Bank of Canada Maintains Interest Rate at 1.00%

The Bank of Canada held its target for the overnight rate at 1.00%.  The Bank noted on the Canadian economy: "While the economy had more momentum than anticipated in the second half of 2011, the pace of growth going forward is expected to be more modest than previously envisaged, largely due to the external environment. Prolonged uncertainty about the global economic and financial environment is likely to dampen the rate of growth of business investment, albeit to a still-solid pace.  Net exports are expected to contribute little to growth, reflecting moderate foreign demand and ongoing competitiveness challenges, including the persistent strength of the Canadian dollar.  In contrast, very favourable financing conditions are expected to buttress consumer spending and housing activity.
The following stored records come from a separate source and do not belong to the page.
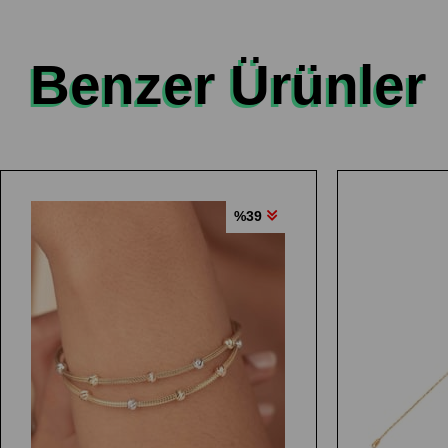
Benzer Ürünler
%39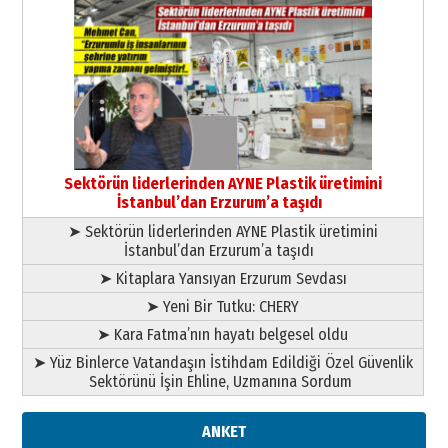
Kenan GÜLERCİ
Murat Şahsuvaroğlu ERKON’da
çıtayı yukarı taşırken,
yönetimdekiler aşağı
çekmemeli!
Orhan BOZKURT
17 Şubat 2026 Salı
Bir fotoğraf, bir şehir, bir
gazeteci… Dizginler kimin
Sektörün liderlerinden AYNE Plastik üretimini
elinde?
İstanbul’dan Erzurum’a taşıdı
31 Mart 2026 Salı
➤ Sektörün liderlerinden AYNE Plastik üretimini
A. Berhan Yılmaz
İstanbul’dan Erzurum’a taşıdı
BİR BÖLÜM DEĞİL, BİR ÖMÜR
SEÇİYORSUNUZ… “NEDEN
➤ Kitaplara Yansıyan Erzurum Sevdası
ATATÜRK ÜNİVERSİTESİ?”
➤ Yeni Bir Tutku: CHERY
28 Temmuz 2026 Salı
Ahmet Gökhan YAZICI
➤ Kara Fatma’nın hayatı belgesel oldu
Ahmed Yesevi’den bir Alperen…
➤ Yüz Binlerce Vatandaşın İstihdam Edildiği Özel Güvenlik
”Reisimiz” idi… Hakka yürüdü.!
Sektörünü İşin Ehline, Uzmanına Sordum
26 Mart 2026 Perşembe
Cem Bakırcı
ANKET
Ardında bıraktığı hatıralarıyla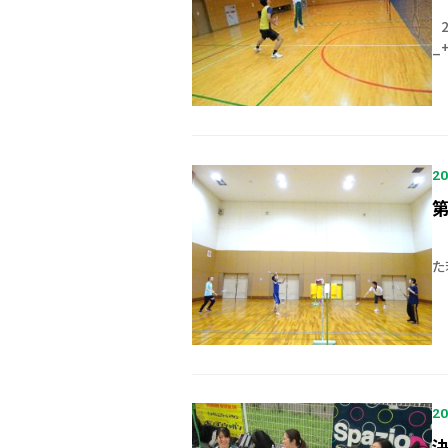
2
_
ド
20
第
6
た
は
20
決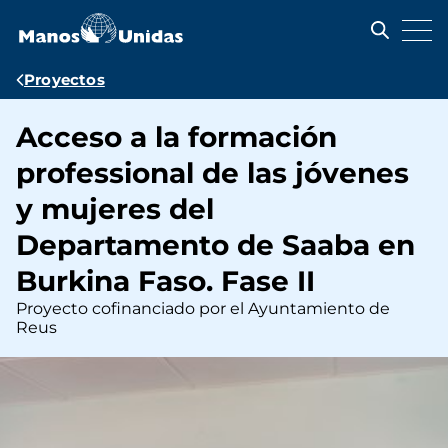
Pasar
al
contenido
principal
Ruta
Proyectos
de
Acceso a la formación
navegación
professional de las jóvenes
y mujeres del
Departamento de Saaba en
Burkina Faso. Fase II
Proyecto cofinanciado por el Ayuntamiento de
Reus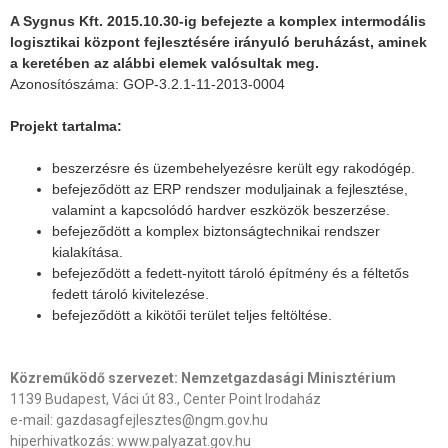
A Sygnus Kft. 2015.10.30-ig befejezte a komplex intermodális
logisztikai központ fejlesztésére irányuló beruházást, aminek
a keretében az alábbi elemek valósultak meg.
Azonosítószáma: GOP-3.2.1-11-2013-0004
Projekt tartalma:
beszerzésre és üzembehelyezésre került egy rakodógép.
befejeződött az ERP rendszer moduljainak a fejlesztése,
valamint a kapcsolódó hardver eszközök beszerzése.
befejeződött a komplex biztonságtechnikai rendszer
kialakítása.
befejeződött a fedett-nyitott tároló építmény és a féltetős
fedett tároló kivitelezése.
befejeződött a kikötői terület teljes feltöltése.
Közreműködő szervezet: Nemzetgazdasági Minisztérium
1139 Budapest, Váci út 83., Center Point Irodaház
e-mail: gazdasagfejlesztes@ngm.gov.hu
hiperhivatkozás: www.palyazat.gov.hu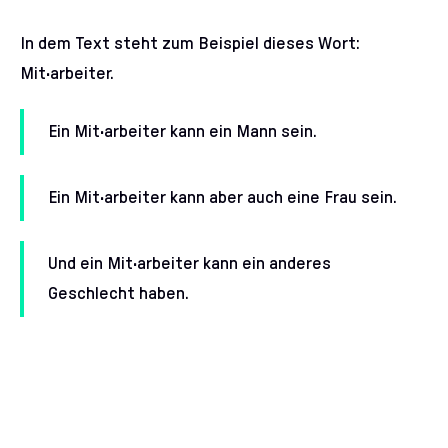
In dem Text steht zum Beispiel dieses Wort:
Mit·arbeiter.
Ein Mit·arbeiter kann ein Mann sein.
Ein Mit·arbeiter kann aber auch eine Frau sein.
Und ein Mit·arbeiter kann ein anderes
Geschlecht haben.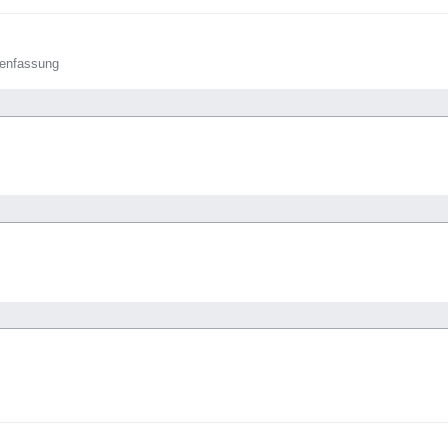
enfassung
Household expenditures are expected to remain high relative to GDP and the ratio of household debt to income is projected to rise further."
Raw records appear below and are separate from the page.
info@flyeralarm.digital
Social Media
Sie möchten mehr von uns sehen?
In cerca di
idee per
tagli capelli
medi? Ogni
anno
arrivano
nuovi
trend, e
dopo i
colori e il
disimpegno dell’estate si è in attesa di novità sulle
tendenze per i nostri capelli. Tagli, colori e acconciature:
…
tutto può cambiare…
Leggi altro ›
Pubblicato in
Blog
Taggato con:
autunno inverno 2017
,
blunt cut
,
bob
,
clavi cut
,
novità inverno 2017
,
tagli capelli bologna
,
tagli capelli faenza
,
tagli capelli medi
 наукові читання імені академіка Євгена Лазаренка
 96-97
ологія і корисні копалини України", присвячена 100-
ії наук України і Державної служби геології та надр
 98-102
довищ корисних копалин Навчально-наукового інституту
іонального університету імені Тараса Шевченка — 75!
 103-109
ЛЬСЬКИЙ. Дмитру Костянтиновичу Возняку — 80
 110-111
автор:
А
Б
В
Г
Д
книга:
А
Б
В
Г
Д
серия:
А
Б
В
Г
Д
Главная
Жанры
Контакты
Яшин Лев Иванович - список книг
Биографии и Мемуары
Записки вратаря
Previously the Bank of Canada also held the target interest rate unchanged at its December meeting; it's last move was a 25 basis point increase to 1.00% in September last year.  Canada reported annual CPI inflation of 2.9% in November and October, compared to 3.2% in September, 3.10% in August, 2.7% in July, 3.1% in June, 3.7% in May, and 3.3% in April, the same as March, according to Statistics Canada.  The Bank of Canada has an inflation target of 2 percent over the medium term.  

Canada reported year on year GDP growth of 3.4% in Q3 2011, 2.2% in Q2, and 2.9% in Q1, while "estimates that the economy grew by 2.4 per cent in 2011 and projects that it will grow by 2.0 per cent in 2012 and 2.8 per cent in 2013."  The Canadian dollar (CAD), also known as the Loonie, has weakened by 3% against the US dollar over the past year, while the USDCAD exchange rate last traded around 1.013.  The Bank of Canada next meets on the 8th of March 2012.